→ Work to complete
Your answer should be a single number: how many lines in the data below hold the string "jeux".

→ Data entries
::::::

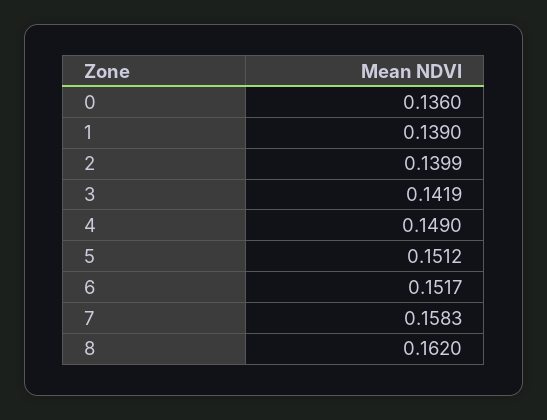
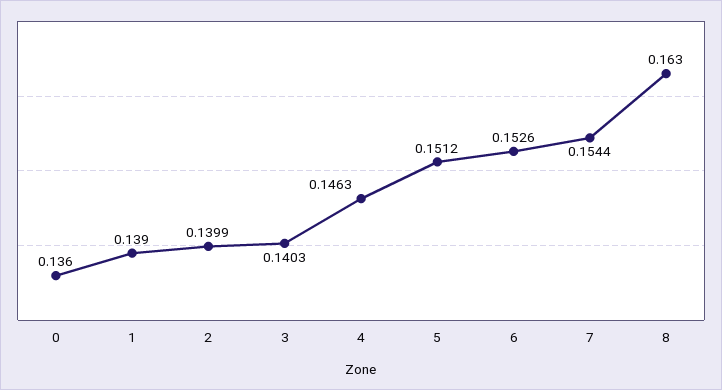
  {
    "0": 0.136,
    "1": 0.139,
    "2": 0.1399,
-   "3": 0.1419,
+   "3": 0.1403,
-   "4": 0.149,
+   "4": 0.1463,
    "5": 0.1512,
-   "6": 0.1517,
+   "6": 0.1526,
-   "7": 0.1583,
+   "7": 0.1544,
-   "8": 0.162
+   "8": 0.163
  }

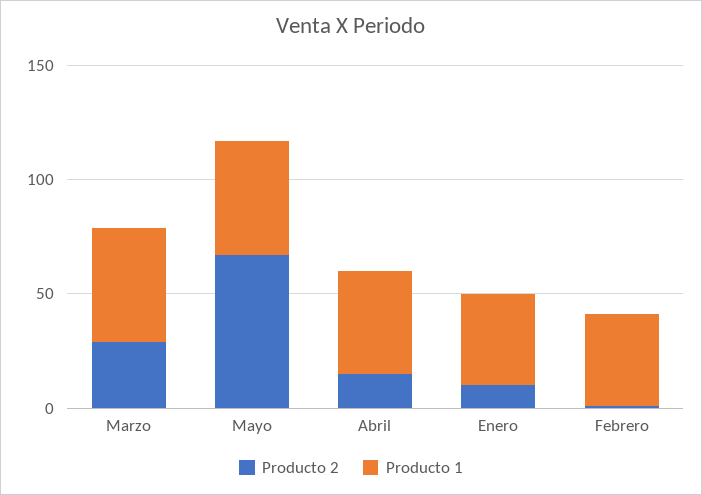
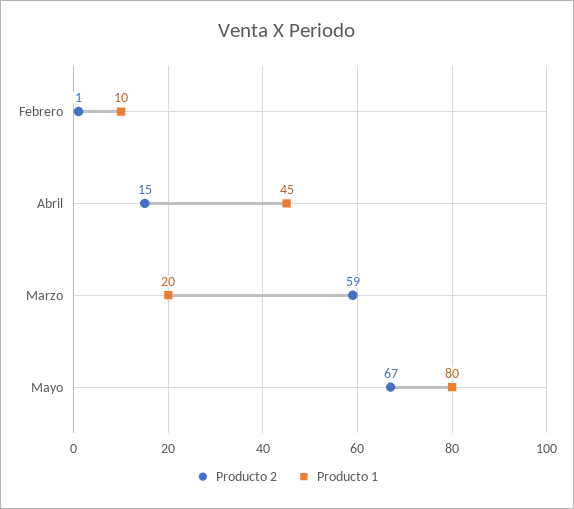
  {
    "Producto 2": {
-     "Marzo": 30,
+     "Marzo": 59,
      "Mayo": 67,
      "Abril": 15,
-     "Enero": 10,
      "Febrero": 1
    },
    "Producto 1": {
-     "Marzo": 50,
+     "Marzo": 20,
-     "Mayo": 50,
+     "Mayo": 80,
      "Abril": 45,
-     "Enero": 40,
-     "Febrero": 40
+     "Febrero": 10
    }
  }

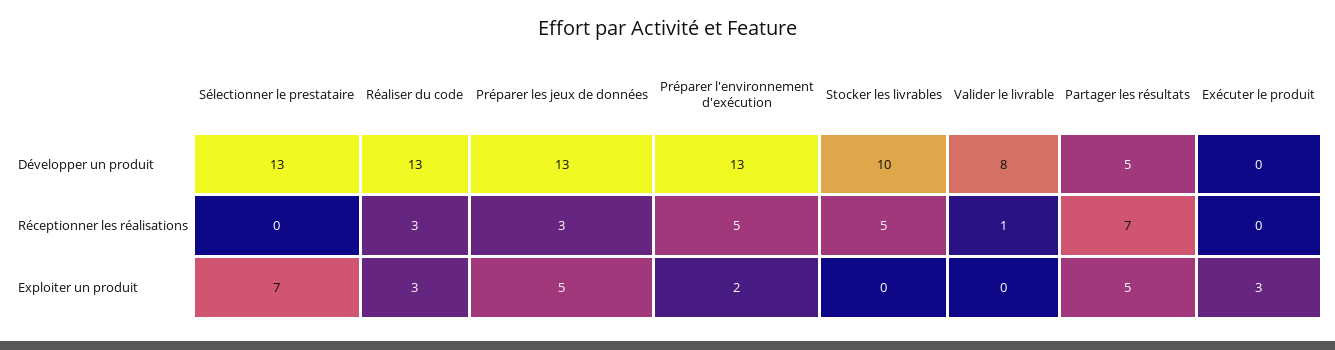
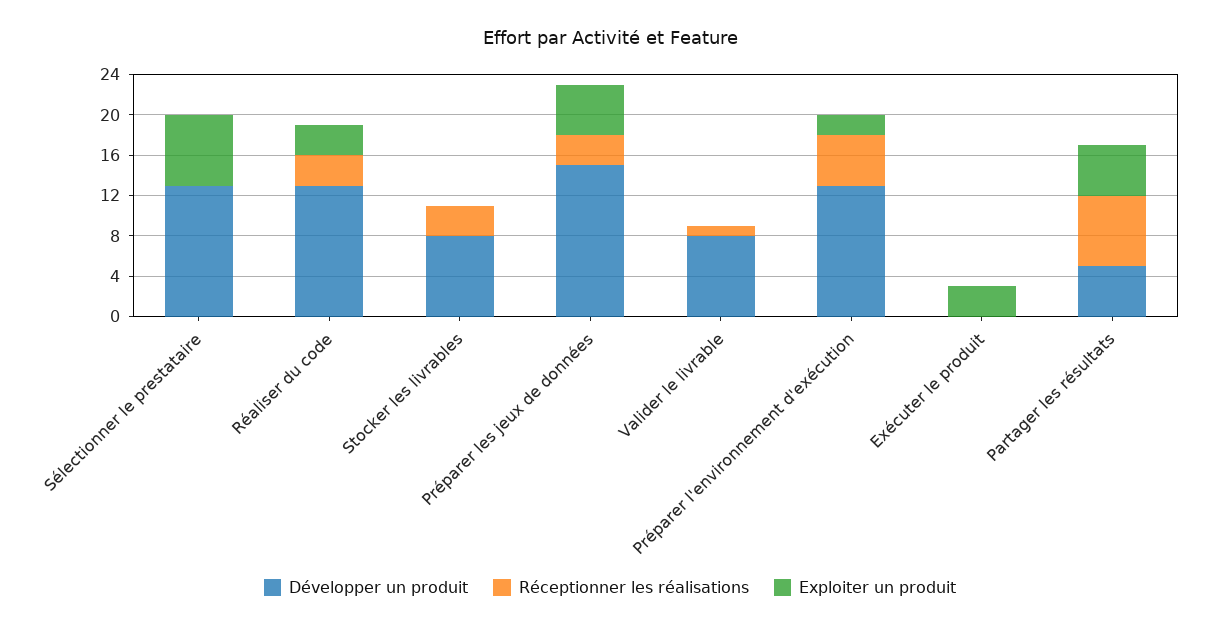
  {
    "Développer un produit": {
      "Sélectionner le prestataire": 13,
      "Réaliser du code": 13,
-     "Préparer les jeux de données": 13,
+     "Préparer les jeux de données": 15,
      "Préparer l'environnement d'exécution": 13,
-     "Stocker les livrables": 10,
+     "Stocker les livrables": 8,
      "Valider le livrable": 8,
      "Partager les résultats": 5,
      "Exécuter le produit": 0
    },
    "Réceptionner les réalisations": {
      "Sélectionner le prestataire": 0,
      "Réaliser du code": 3,
      "Préparer les jeux de données": 3,
      "Préparer l'environnement d'exécution": 5,
-     "Stocker les livrables": 5,
+     "Stocker les livrables": 3,
      "Valider le livrable": 1,
      "Partager les résultats": 7,
      "Exécuter le produit": 0
    },
    "Exploiter un produit": {
      "Sélectionner le prestataire": 7,
      "Réaliser du code": 3,
      "Préparer les jeux de données": 5,
      "Préparer l'environnement d'exécution": 2,
      "Stocker les livrables": 0,
      "Valider le livrable": 0,
      "Partager les résultats": 5,
      "Exécuter le produit": 3
    }
  }

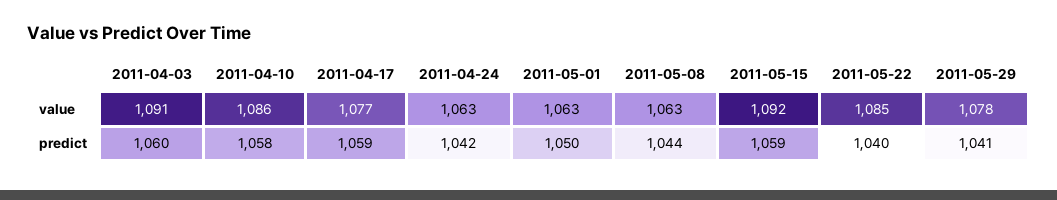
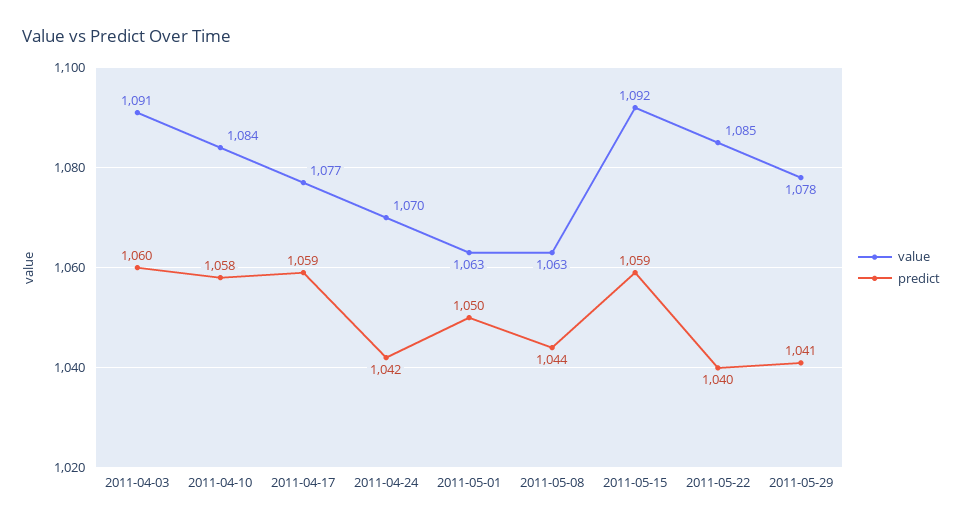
  {
    "value": {
      "2011-04-03": 1091,
-     "2011-04-10": 1086,
+     "2011-04-10": 1084,
      "2011-04-17": 1077,
-     "2011-04-24": 1063,
+     "2011-04-24": 1070,
      "2011-05-01": 1063,
      "2011-05-08": 1063,
      "2011-05-15": 1092,
      "2011-05-22": 1085,
      "2011-05-29": 1078
    },
    "predict": {
      "2011-04-03": 1060,
      "2011-04-10": 1058,
      "2011-04-17": 1059,
      "2011-04-24": 1042,
      "2011-05-01": 1050,
      "2011-05-08": 1044,
      "2011-05-15": 1059,
      "2011-05-22": 1040,
      "2011-05-29": 1041
    }
  }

::::::

→ Written response
4